[TASK DATA]
• • •

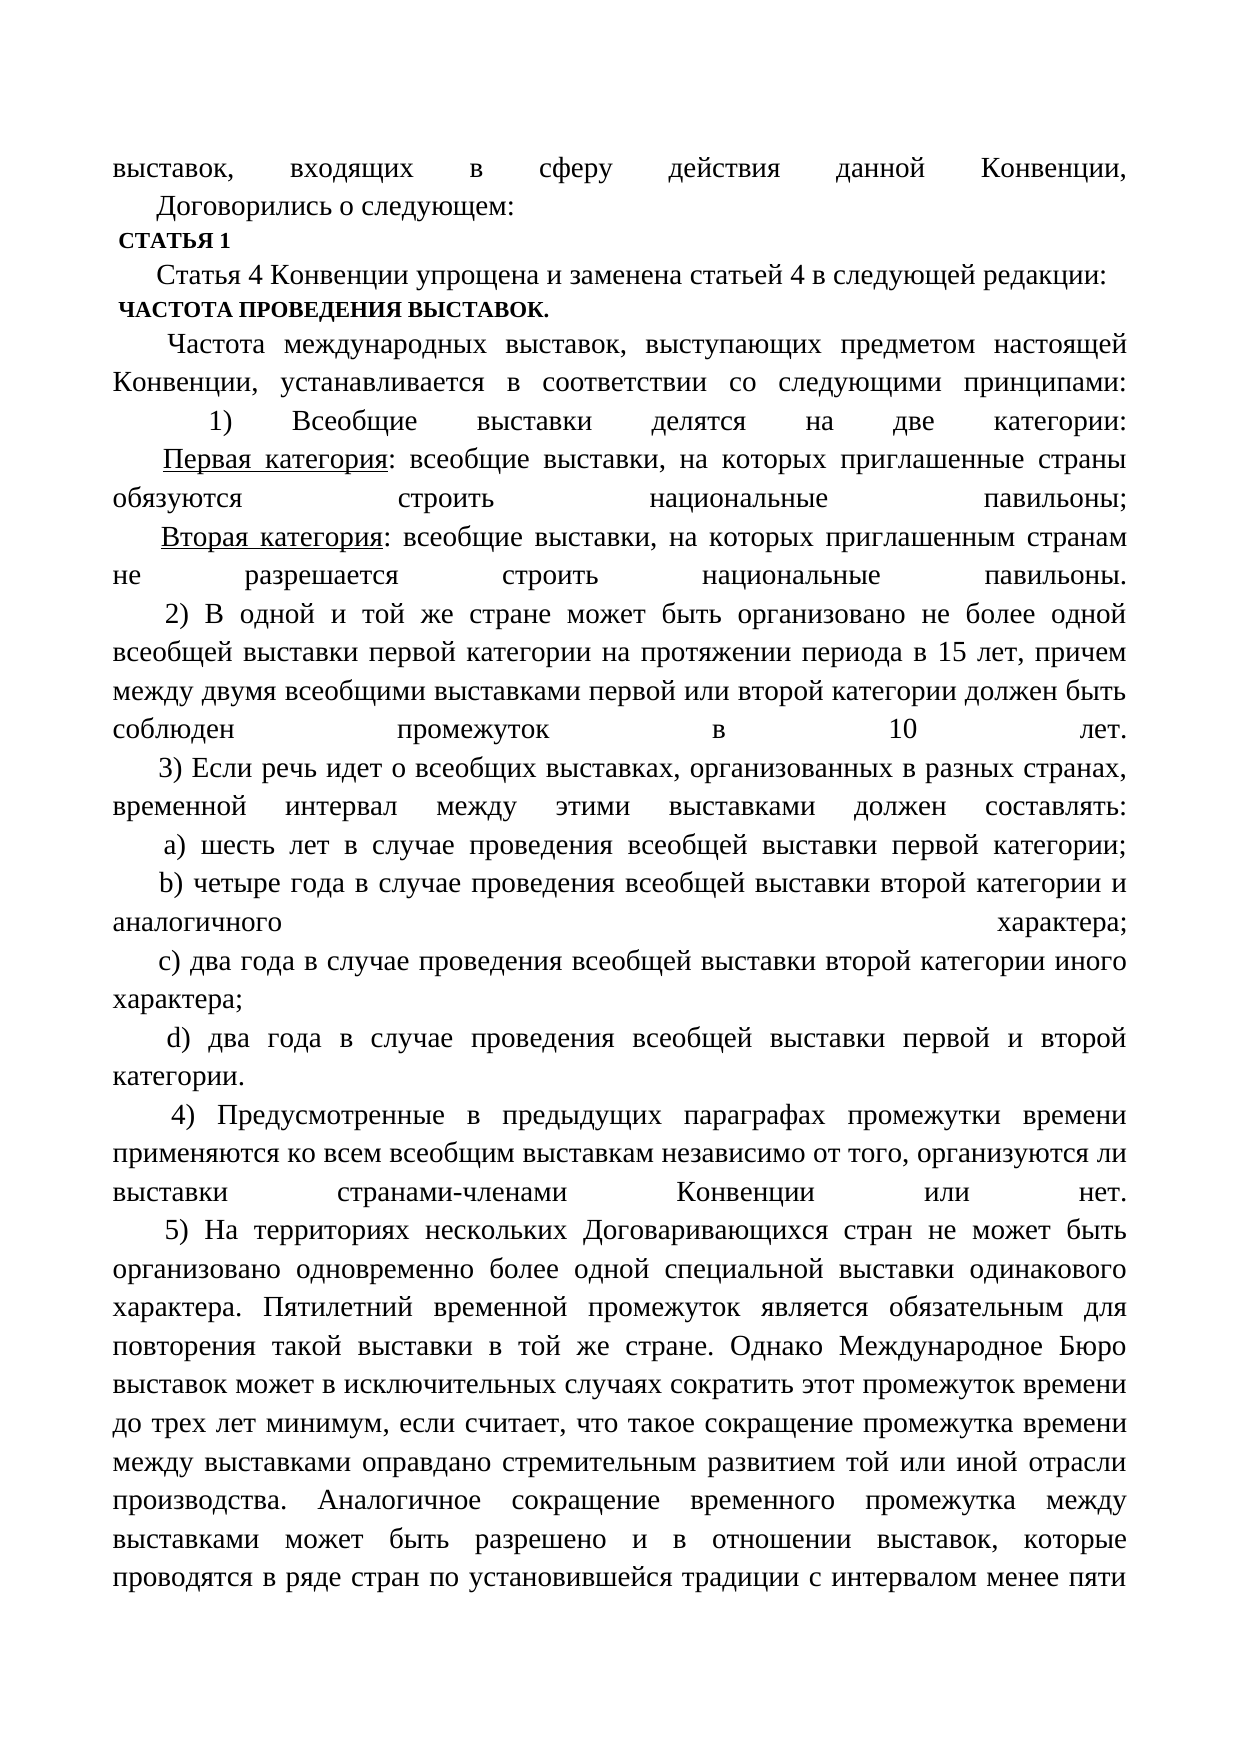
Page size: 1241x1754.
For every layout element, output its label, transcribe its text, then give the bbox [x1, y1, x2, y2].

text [112, 326, 1128, 1593]
text ЧАСТОТА ПРОВЕДЕНИЯ ВЫСТАВОК. [112, 296, 1128, 322]
text СТАТЬЯ 1 [112, 227, 1128, 253]
text Статья 4 Конвенции упрощена и заменена статьей 4 в следующей редакции: [112, 257, 1128, 291]
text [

• • •

[EXERCISE]
An exact copy of the records above is needed, free of pictures.

[ANSWER TO THE EXERCISE]
Page size: 1241x1754.
For every layout element, output its label, transcribe its text, then give the bbox [x1, y1, x2, y2].

text [112, 326, 1128, 1593]
text ЧАСТОТА ПРОВЕДЕНИЯ ВЫСТАВОК. [112, 296, 1128, 322]
text СТАТЬЯ 1 [112, 227, 1128, 253]
text Статья 4 Конвенции упрощена и заменена статьей 4 в следующей редакции: [112, 257, 1128, 291]
text [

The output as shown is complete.